▸ What this task involves:
Search the data for "niềm" and copy every matching line.

▸ Records provided:

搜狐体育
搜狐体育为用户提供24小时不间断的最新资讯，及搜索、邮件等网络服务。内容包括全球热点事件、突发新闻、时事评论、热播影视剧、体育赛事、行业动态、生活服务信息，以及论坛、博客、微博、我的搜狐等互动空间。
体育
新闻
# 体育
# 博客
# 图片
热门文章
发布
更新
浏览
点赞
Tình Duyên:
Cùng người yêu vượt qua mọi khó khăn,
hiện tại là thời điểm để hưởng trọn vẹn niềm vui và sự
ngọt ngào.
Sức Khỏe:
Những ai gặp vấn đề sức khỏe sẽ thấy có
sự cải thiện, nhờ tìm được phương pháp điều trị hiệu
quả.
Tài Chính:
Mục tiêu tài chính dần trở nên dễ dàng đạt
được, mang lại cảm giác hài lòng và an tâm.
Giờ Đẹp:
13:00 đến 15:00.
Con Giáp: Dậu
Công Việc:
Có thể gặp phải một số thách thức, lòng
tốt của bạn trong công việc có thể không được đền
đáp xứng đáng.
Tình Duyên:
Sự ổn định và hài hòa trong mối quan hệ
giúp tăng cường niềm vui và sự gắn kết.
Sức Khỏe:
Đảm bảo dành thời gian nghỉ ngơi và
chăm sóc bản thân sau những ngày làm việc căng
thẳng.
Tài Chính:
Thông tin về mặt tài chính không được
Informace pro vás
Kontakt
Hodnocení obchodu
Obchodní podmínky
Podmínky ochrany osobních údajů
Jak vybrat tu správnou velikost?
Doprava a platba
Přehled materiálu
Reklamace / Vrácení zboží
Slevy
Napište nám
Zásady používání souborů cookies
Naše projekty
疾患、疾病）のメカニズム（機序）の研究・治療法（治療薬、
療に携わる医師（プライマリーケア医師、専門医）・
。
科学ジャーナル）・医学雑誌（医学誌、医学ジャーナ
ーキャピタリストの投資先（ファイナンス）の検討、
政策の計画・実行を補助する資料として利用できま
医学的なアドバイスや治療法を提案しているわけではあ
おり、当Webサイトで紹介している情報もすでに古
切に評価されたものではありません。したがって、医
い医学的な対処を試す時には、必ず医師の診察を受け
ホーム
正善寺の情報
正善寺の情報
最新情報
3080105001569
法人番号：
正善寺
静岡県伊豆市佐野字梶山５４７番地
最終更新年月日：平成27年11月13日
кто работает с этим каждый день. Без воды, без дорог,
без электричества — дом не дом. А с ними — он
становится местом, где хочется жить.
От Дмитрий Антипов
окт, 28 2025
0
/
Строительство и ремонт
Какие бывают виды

▸ Response to the exercise:
hiện tại là thời điểm để hưởng trọn vẹn niềm vui và sự
giúp tăng cường niềm vui và sự gắn kết.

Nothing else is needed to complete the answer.